Ma la signora è una formidabile incassatrice; e non sarà certo qualche incidente di percorso a scoraggiarla. Semmai coltiva con grande determinazione un proprio disegno carrieristico, alla cui realizzazione la poltrona ministeriale ricoperta risulta molto congeniale: diventare il primo referente della lobby delle armi; particolarmente radicata nell’area ligure di provenienza pinottiana. Sicché non tralascia occasione per gonfiare i muscoli, ostentando la propensione ad agitare “il randello più grosso”. Tradotto nelle millanterie delle migliaia di soldati in pieno assetto, pronti a partire per qualsivoglia avventura cui ci precettino alleati da blandire e industrie belliche da foraggiare.

Smargiassate che fanno rizzare i capelli al premier, democristianamente propenso a tracheggiare; comunque determinato a evitare di incastrarsi in avventure dal dubbio esito e con evidenti costi elettorali; libiche o altrimenti sabbiose.

Più la ministra con l’elmetto straparla e più cresce l’ansia di disfarsene. E in previsione di possibili aggravamenti dello scenario mediorientale, la necessità di non avere tra i piedi l’ex ragazza boy scout che si atteggia a berretto verde diventa una necessità impellente. Ma come fare, per farlo, senza sembrare di averlo fatto?

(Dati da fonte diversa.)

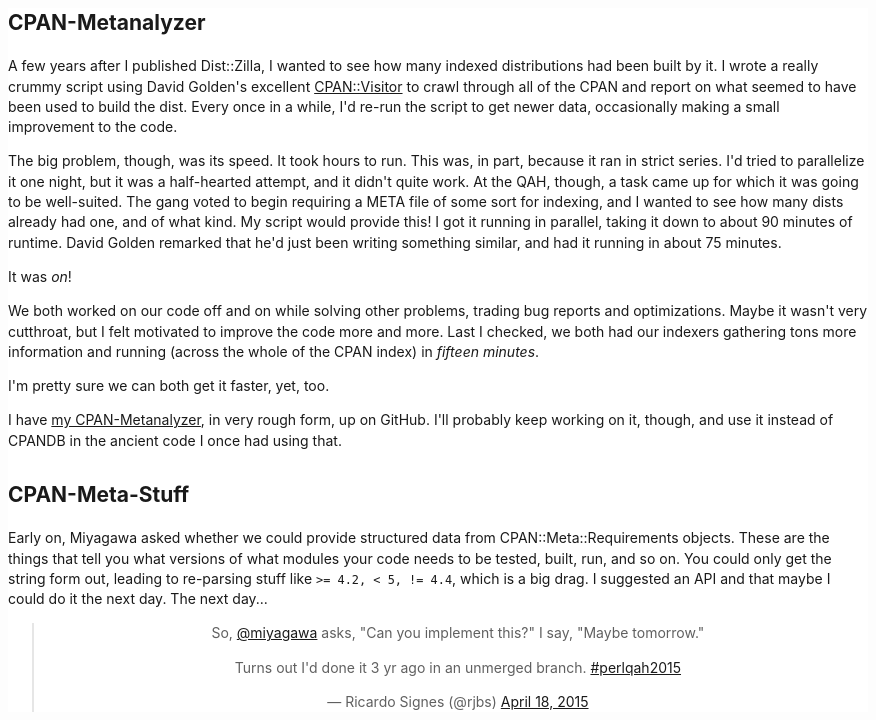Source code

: ## CPAN-Metanalyzer

A few years after I published Dist::Zilla, I wanted to see how many indexed
distributions had been built by it.  I wrote a really crummy script using David
Golden's excellent [CPAN::Visitor](https://metacpan.org/pod/CPAN::Visitor) to
crawl through all of the CPAN and report on what seemed to have been used to
build the dist.  Every once in a while, I'd re-run the script to get newer
data, occasionally making a small improvement to the code.

The big problem, though, was its speed.  It took hours to run.  This was, in
part, because it ran in strict series.  I'd tried to parallelize it one night,
but it was a half-hearted attempt, and it didn't quite work.  At the QAH,
though, a task came up for which it was going to be well-suited.  The gang
voted to begin requiring a META file of some sort for indexing, and I wanted to
see how many dists already had one, and of what kind.  My script would provide
this!  I got it running in parallel, taking it down to about 90 minutes of
runtime.  David Golden remarked that he'd just been writing something similar,
and had it running in about 75 minutes.

It was *on*!

We both worked on our code off and on while solving other problems, trading bug
reports and optimizations.  Maybe it wasn't very cutthroat, but I felt
motivated to improve the code more and more.  Last I checked, we both had our
indexers gathering tons more information and running (across the whole of the
CPAN index) in *fifteen minutes*.

I'm pretty sure we can both get it faster, yet, too.

I have [my CPAN-Metanalyzer](https://github.com/rjbs/CPAN-Metanalyzer), in very
rough form, up on GitHub.  I'll probably keep working on it, though, and use it
instead of CPANDB in the ancient code I once had using that.

## CPAN-Meta-Stuff

Early on, Miyagawa asked whether we could provide structured data from
CPAN::Meta::Requirements objects.  These are the things that tell you what
versions of what modules your code needs to be tested, built, run, and so on.
You could only get the string form out, leading to re-parsing stuff like `>= 4.2,
< 5, != 4.4`, which is a big drag.  I suggested an API and that maybe I
could do it the next day.  The next day...

<center>
<blockquote class="twitter-tweet" lang="en"><p>So, <a
href="https://twitter.com/miyagawa">@miyagawa</a> asks, "Can you implement
this?" I say, "Maybe tomorrow."

Turns out I'd done
it 3 yr ago in an unmerged branch. <a
href="https://twitter.com/hashtag/perlqah2015?src=hash">#perlqah2015</a></p>—
Ricardo Signes (@rjbs) <a
href="https://twitter.com/rjbs/status/589383742780768256">April 18,
2015</a></blockquote> <script async src="//platform.twitter.com/widgets.js"
charset="utf-8"></script>
</center>
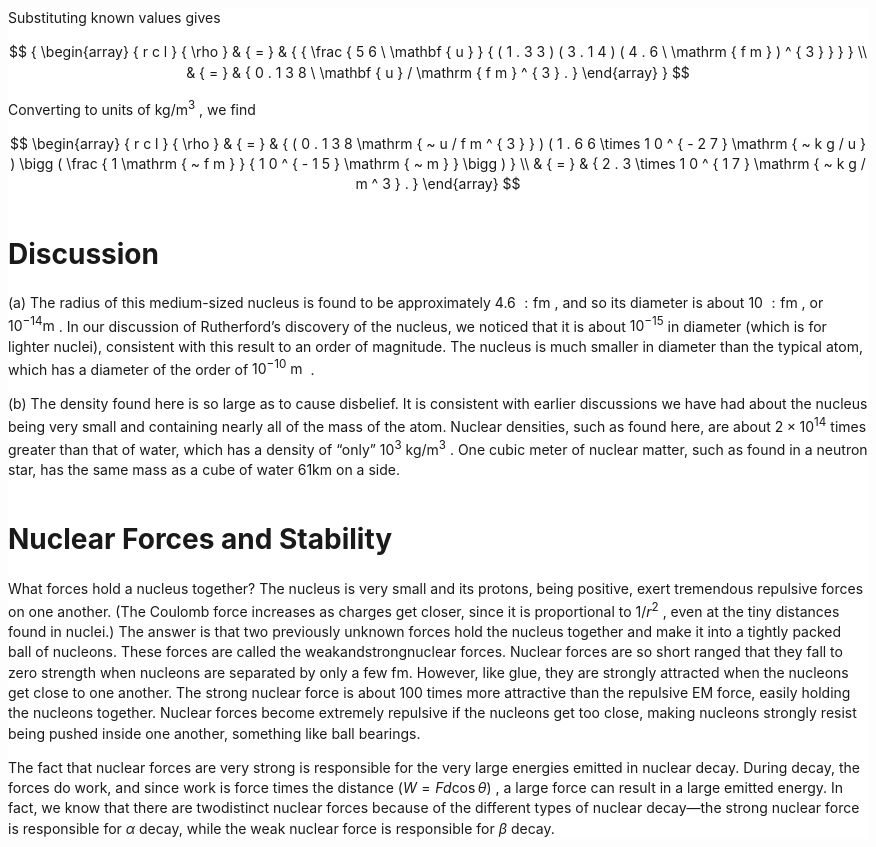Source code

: Substituting known values gives

$$
{ \begin{array} { r c l } { \rho } & { = } & { { \frac { 5 6 \ \mathbf { u } } { ( 1 . 3 3 ) ( 3 . 1 4 ) ( 4 . 6 \ \mathrm { f m } ) ^ { 3 } } } } \\ & { = } & { 0 . 1 3 8 \ \mathbf { u } / \mathrm { f m } ^ { 3 } . } \end{array} }
$$

Converting to units of $\mathrm { k g } / \mathrm { m } ^ { 3 }$ , we find

$$
\begin{array} { r c l } { \rho } & { = } & { ( 0 . 1 3 8 \mathrm { ~ u / f m ^ { 3 } } ) ( 1 . 6 6 \times 1 0 ^ { - 2 7 } \mathrm { ~ k g / u } ) \bigg ( \frac { 1 \mathrm { ~ f m } } { 1 0 ^ { - 1 5 } \mathrm { ~ m } } \bigg ) } \\ & { = } & { 2 . 3 \times 1 0 ^ { 1 7 } \mathrm { ~ k g / m ^ 3 } . } \end{array}
$$

# Discussion

(a) The radius of this medium-sized nucleus is found to be approximately $4 . 6 \ : \mathrm { f m }$ , and so its diameter is about $1 0 \ : \mathrm { f m }$ , or $1 0 ^ { - 1 4 } \mathrm { m }$ . In our discussion of Rutherford’s discovery of the nucleus, we noticed that it is about $1 0 ^ { - 1 5 }$ in diameter (which is for lighter nuclei), consistent with this result to an order of magnitude. The nucleus is much smaller in diameter than the typical atom, which has a diameter of the order of $1 0 ^ { - 1 0 } \mathrm { ~ m ~ }$ .

(b) The density found here is so large as to cause disbelief. It is consistent with earlier discussions we have had about the nucleus being very small and containing nearly all of the mass of the atom. Nuclear densities, such as found here, are about $2 \times 1 0 ^ { 1 4 }$ times greater than that of water, which has a density of “only” $1 0 ^ { 3 } ~ \mathrm { k g } / \mathrm { m } ^ { 3 }$ . One cubic meter of nuclear matter, such as found in a neutron star, has the same mass as a cube of water $6 1 \mathsf { k m }$ on a side.

# Nuclear Forces and Stability

What forces hold a nucleus together? The nucleus is very small and its protons, being positive, exert tremendous repulsive forces on one another. (The Coulomb force increases as charges get closer, since it is proportional to $1 / r ^ { 2 }$ , even at the tiny distances found in nuclei.) The answer is that two previously unknown forces hold the nucleus together and make it into a tightly packed ball of nucleons. These forces are called the weakandstrongnuclear forces. Nuclear forces are so short ranged that they fall to zero strength when nucleons are separated by only a few fm. However, like glue, they are strongly attracted when the nucleons get close to one another. The strong nuclear force is about 100 times more attractive than the repulsive EM force, easily holding the nucleons together. Nuclear forces become extremely repulsive if the nucleons get too close, making nucleons strongly resist being pushed inside one another, something like ball bearings.

The fact that nuclear forces are very strong is responsible for the very large energies emitted in nuclear decay. During decay, the forces do work, and since work is force times the distance $\left( W = F d \cos \theta \right)$ , a large force can result in a large emitted energy. In fact, we know that there are twodistinct nuclear forces because of the different types of nuclear decay—the strong nuclear force is responsible for $\alpha$ decay, while the weak nuclear force is responsible for $\beta$ decay.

Guarda caso (?), il sito Dagospia odierno ha dato una robusta mano, scrivendo che «in occasione della firma dell’accordo da 8 miliardi di Finmeccanica con il Kuwait per la vendita di 28 caccia Eurofighter, la Pinotti avrebbe ricevuto due importanti gioielli in regalo: ufficialmente per le figlie. Nella stessa occasione, la Pinotti avrebbe ricevuto un Rolex in oro bianco, tempestato di brillantini. La ministra avrebbe tenuto segreti i regali, benché la legge la obblighi a non ricevere doni del valore superiore ai 150 euro». La Pinotti ha smentito ma, vero o falso che sia, si tratta di un non trascurabile assist per repulisti senza strascichi politicamente rilevanti; per la scopa morale che funziona a intermittenza (e non con Banca Etruria). Che oltre ai vantaggi del renzizzare ulteriormente il Renzi-team, avrebbe il vantaggio di eliminare dallo sguardo del premier chi gli ricorda l’esistenza della Liguria. Ossia la regione “buco nero” dei Claudio Burlando e delle Raffaelle Paita, cui è legato il ricordo-orticaria di uno dei più disastrosi esiti nelle ultime elezioni. Luogo che Renzi vorrebbe cancellare con tutte le sue forze. Fisicamente.

Magari con un “effetto tsunami”, ottenuto rispedendogli indietro la Pinotti.